Sir Archibald Alison, in a letter to Cassius. M. Clay, contends that the American Constitution is a failure, and recommends a National Church and Monarchy as the remedy.

The Prince and Princess Frederick William had arrived in England on a visit to the Queen.

The Prince of Wales would proceed on the 29th to the camp at Curragh, Ireland, to take the round of military duties.

Mr. Cobden addressed his constituents at Rockdale on the 26th. He eulogized the French Government and the commercial treaty with France, denounced the volunteer movement in England, and ridiculed as a ridiculous bugbear the idea of a French invasion.


The recognition of Italy by France had been formally announced in the Moniteur, and by Baron Ricasoli in the Italian Parliament. The latter said that diplomatic relations between the two countries would soon be re-established.

The Roman question was still pending, and it was hoped that there would be a favorable solution of it.

The appeal in the case of Patterson vs. Bonaparte commenced in the Special Court of France on the 24th ult.

The new treaty of commerce between France and Brazil is confirmed. It will involve a general remodeling of tariff duties.


A royal decree admits cotton at much lower duties in Spain from September till January.

The Spanish proclamation, relative to the American war, says the Queen is determined to observe the strictest neutrality between the Federal States of the Union and Confederate States of the South. With this view it is prohibited to arm, build and fit out privateers, no matter under what flag, in any Spanish port. Ship owners and captains are prohibited accepting letters of marque, and from contributing in any way to the armament and fitting out of privateers.

Privateers and prizes are prohibited from remaining over twenty-four hours in any Spanish port, save in case of urgent necessity, in which case the harbor authorities are to compel them to proceed to sea as early as possible, and not allow them to ship out what is necessary, and never, under any pretext, arms and ammunition. No articles belonging to prizes may be sold.

The carriage of goods to none of the blockaded ports is guaranteed, except war material and letters, which are prohibited. Offenders are responsible for their own acts, and have no claim for protection. Spaniards are prohibited from taking service on either side, and to abstain from all acts which may be regarded as opposed to the neutrality. Offenders are to be liable to the measures adopted by the belligerents, and punished according to the laws of Spain. The decree is dated June 17th. countersigned by Senor Collant and the Minister of Foreign Affairs.


The Chamber of Deputies, on the 26th, debated the bill relating to the loan of 500,000,000 francs. Ferrari opposed the bill, and attacked the whole system of government. Desanetts replied, and demonstrated that the Government was following Count Cavour's system.

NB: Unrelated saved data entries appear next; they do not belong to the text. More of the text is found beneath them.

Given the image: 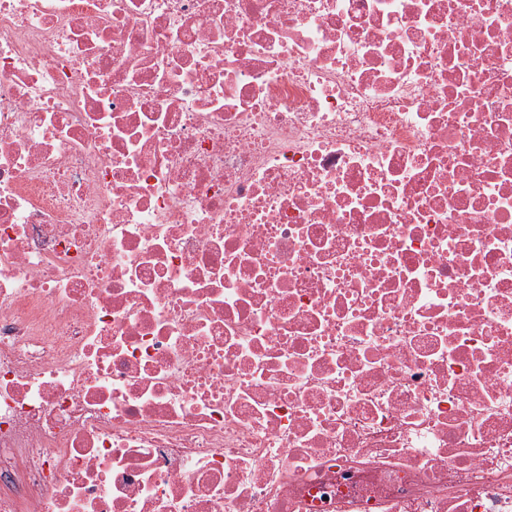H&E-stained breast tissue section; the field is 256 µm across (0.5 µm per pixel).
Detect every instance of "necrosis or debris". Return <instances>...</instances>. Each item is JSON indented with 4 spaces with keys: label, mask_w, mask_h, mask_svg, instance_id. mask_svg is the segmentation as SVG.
Returning a JSON list of instances; mask_svg holds the SVG:
<instances>
[{
    "label": "necrosis or debris",
    "mask_w": 512,
    "mask_h": 512,
    "mask_svg": "<svg viewBox=\"0 0 512 512\" xmlns=\"http://www.w3.org/2000/svg\"><path fill=\"white\" fill-rule=\"evenodd\" d=\"M0 512H512V0H0Z\"/></svg>",
    "instance_id": "obj_1"
}]
</instances>
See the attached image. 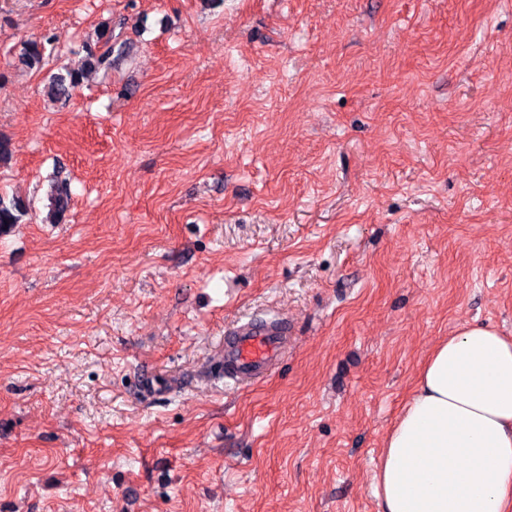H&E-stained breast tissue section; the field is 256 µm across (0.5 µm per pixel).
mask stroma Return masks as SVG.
<instances>
[{"mask_svg": "<svg viewBox=\"0 0 512 512\" xmlns=\"http://www.w3.org/2000/svg\"><path fill=\"white\" fill-rule=\"evenodd\" d=\"M104 27L125 60L50 102L23 44ZM0 136V512H379L435 344L512 336V0H0ZM49 212L47 218L51 224L64 222L68 210L70 190L66 181L53 180L48 191ZM28 215V204L18 196L0 194V235H6ZM292 339V325L286 317L237 324L224 331L218 370L233 386L253 383L279 366Z\"/></svg>", "mask_w": 512, "mask_h": 512, "instance_id": "35a3bbf8", "label": "stroma"}]
</instances>
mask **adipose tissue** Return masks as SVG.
Wrapping results in <instances>:
<instances>
[{"instance_id": "adipose-tissue-1", "label": "adipose tissue", "mask_w": 512, "mask_h": 512, "mask_svg": "<svg viewBox=\"0 0 512 512\" xmlns=\"http://www.w3.org/2000/svg\"><path fill=\"white\" fill-rule=\"evenodd\" d=\"M381 512H512V338L483 325L440 340L388 431Z\"/></svg>"}]
</instances>
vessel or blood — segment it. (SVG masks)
Returning a JSON list of instances; mask_svg holds the SVG:
<instances>
[{
	"label": "vessel or blood",
	"instance_id": "vessel-or-blood-1",
	"mask_svg": "<svg viewBox=\"0 0 512 512\" xmlns=\"http://www.w3.org/2000/svg\"><path fill=\"white\" fill-rule=\"evenodd\" d=\"M292 339V325L285 318L235 325L224 332L218 368L233 384L253 383L279 366Z\"/></svg>",
	"mask_w": 512,
	"mask_h": 512
}]
</instances>
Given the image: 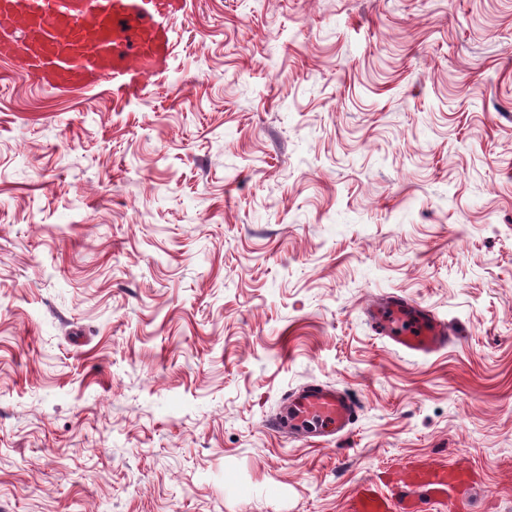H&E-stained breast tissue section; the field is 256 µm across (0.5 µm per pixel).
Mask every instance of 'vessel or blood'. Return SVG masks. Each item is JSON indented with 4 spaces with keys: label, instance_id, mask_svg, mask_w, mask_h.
I'll return each mask as SVG.
<instances>
[{
    "label": "vessel or blood",
    "instance_id": "1",
    "mask_svg": "<svg viewBox=\"0 0 512 512\" xmlns=\"http://www.w3.org/2000/svg\"><path fill=\"white\" fill-rule=\"evenodd\" d=\"M187 0H0V32L22 48L25 75L43 86L85 88L108 77L117 97H139L170 60L171 24ZM377 329L403 350L423 355L448 346L446 321L419 304L386 296L370 309ZM360 411L344 391L311 382L288 396L264 426L275 434L313 437L348 434ZM455 471L431 462L410 473L399 496L360 485L350 512H424L447 499Z\"/></svg>",
    "mask_w": 512,
    "mask_h": 512
}]
</instances>
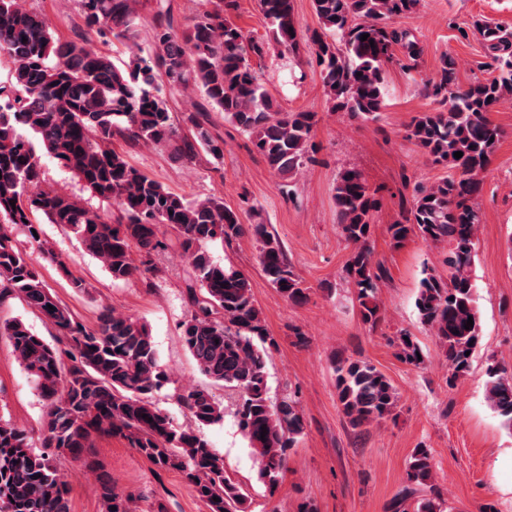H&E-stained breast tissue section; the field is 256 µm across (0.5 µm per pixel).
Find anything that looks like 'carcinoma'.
<instances>
[{
    "instance_id": "obj_1",
    "label": "carcinoma",
    "mask_w": 512,
    "mask_h": 512,
    "mask_svg": "<svg viewBox=\"0 0 512 512\" xmlns=\"http://www.w3.org/2000/svg\"><path fill=\"white\" fill-rule=\"evenodd\" d=\"M78 2L80 31L62 41L22 7V0H0V53L16 62L11 86L0 85V309L18 299L57 332L50 343L22 320L0 316V340L9 344L45 403L44 445L54 449L35 451L22 429L0 418V512H69L68 484L57 459L82 458L95 434L120 435L154 465L179 473L207 512H252L242 485L204 434L223 419V405L205 389L180 388L175 397L190 424L177 423L156 404L155 396L171 379L146 326L105 308L97 325L86 327L50 291L13 230L23 229L44 260L65 268L40 237L41 224L33 222L41 215L44 223L72 234L114 281L129 279L141 266L150 269L154 253L166 247L164 231L174 232L192 268L184 345L199 371L231 392L239 428L257 458L258 478L275 489L287 467V449L304 433V419L294 400L271 399L270 338L249 278L215 263L209 245L249 232L272 286L292 302L305 298V288L266 224L244 223L218 197L192 199L169 190L113 150L112 138L170 146L187 161L201 151L222 159L224 140L213 133L208 113L189 115L186 133L174 126L167 96L194 86L276 174L286 177L311 161L308 145L318 113L282 111L258 82L251 58L273 47L288 59L308 42L331 108L374 120L385 106L393 47L401 46L413 61L420 55L410 32L391 26L395 18L414 13L419 0H313L319 28L309 35L295 27L294 0H260L268 23L265 42L252 40L226 17L235 0H208L210 8L184 27L171 10L159 12L155 48L147 52L139 44L138 0ZM474 28L493 76L463 86L455 60L442 55L428 87L445 109L414 117L407 137L432 162L446 166L448 175L417 187L404 220L390 227L398 243L417 233L452 244L448 282L424 278L416 301L421 322L444 351L450 385L469 371L465 352H475L480 341L472 278L480 223L474 199L482 189L479 174L505 136L490 112L512 101V28L483 20ZM364 34L369 39L361 40ZM114 41L131 52L123 68L95 47ZM457 151L463 152L459 159ZM43 152L82 181L91 196L112 202L114 210L93 209L60 189L41 186ZM334 199L340 232L354 246L345 272L358 290L363 321L375 326L381 320L376 293L386 276L368 247L376 199L355 168L340 173ZM470 317L473 327L466 329ZM395 344L401 360L420 364L421 349L408 333H400ZM335 374L339 407L352 428L392 414L397 392L376 366L339 358ZM486 377V402L512 432V372L490 365ZM406 476L409 487L396 507L420 489L426 495L416 500L414 512H447L430 450H414ZM97 482L104 512H136L132 497L118 492L111 476L101 474Z\"/></svg>"
}]
</instances>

The Pope was ill, but improving at last accounts.

The Official Gazette contradicts the report of the landing of the Bourbonists and disturbers of public order in Sicily, and says that only three Bourbon brigades had landed there.


The funeral services at Pesth in honor of Court Cavour were interdicted by a telegraphic order from Vienna.

The alarming reports relative to the health of the Emperor of Austria are too true.


The Sultan of Turkey was succeeded by his brother, Abdul Aziz Khan.

All was quiet at Constantinople.


A panic prevailed at Calcutta, owing to the opium speculations.

The Chinese rebels had taken Hong Kow.